La vidéo, réalisée par Homi Adajania, a connu un réel engouement depuis sa mise en ligne ce samedi 28 mars – près de 2 millions de vue au moment où cet article est publié. L’idée étant, explique Adajania (qui a aussi réalisé Cocktail), de faire dire à ces professionnelles, qui ont fait une différence dans leurs domaines respectifs, « chaque chose qui, pour elles, relève de leur droit en tant que femme ».

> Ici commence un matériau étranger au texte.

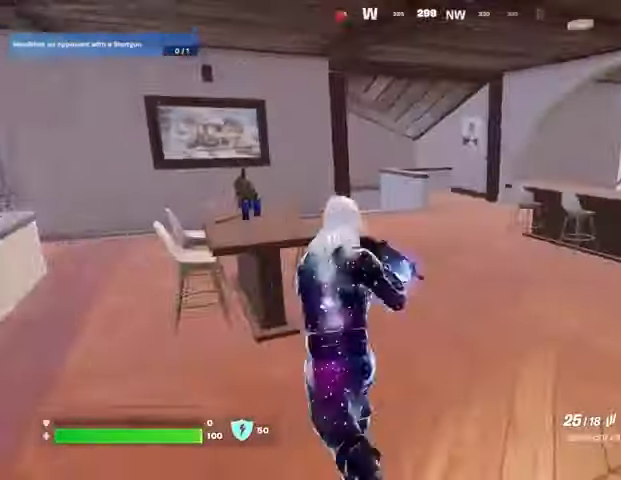
{"buttons": [], "left_stick": "up", "right_stick": "center", "events": [[200, "left_stick", "up"], [233, "right_stick", "left"], [333, "right_stick", "right"], [500, "right_stick", "center"]]}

Padukone prend des positions fortes. Il y a un peu plus d’une semaine, elle s’est confiée à une chaîne de TV nationale indienne sur la dépression dont elle souffre. Dans My Choice, on l’entend en voix-off sur un texte de Kersi Khambatta. Et ses images se mêlent à celles d’autres femmes. On reconnaîtra ainsi l’actrice Nimrat Kaur, la hair stylist Adhuna Akhtar, la critique de film Anupama Chopra ou encore Scherezade Shroff.

Les réactions sur les réseaux sociaux et la page YouTube du clip ne sont, toutefois, pas toutes en soutien au clip et au message qu’il véhicule. Pour nombre d’internautes, dont des femmes, ce projet dénote une certaine hypocrisie. Il faut dire que My Choice est le troisième clip vidéo de la campagne #VogueEmpower lancée par l’édition indienne du magazine dans le cadre de son 7anniversaire.

Pour les détracteurs, cette initiative est donc à mettre au compte d’un magazine et d’une actrice dont les fonds de commerce, la mode et le show business, s’appuient sur l’objectification de la femme.

Pour d’autres, la vidéo est « immorale » et promeut l’adultère et la tromperie.

D’autres encore critiquent le fait que le film montre des femmes d’un certain milieu social, très éloignées de la réalité de la majorité de leurs concitoyennes.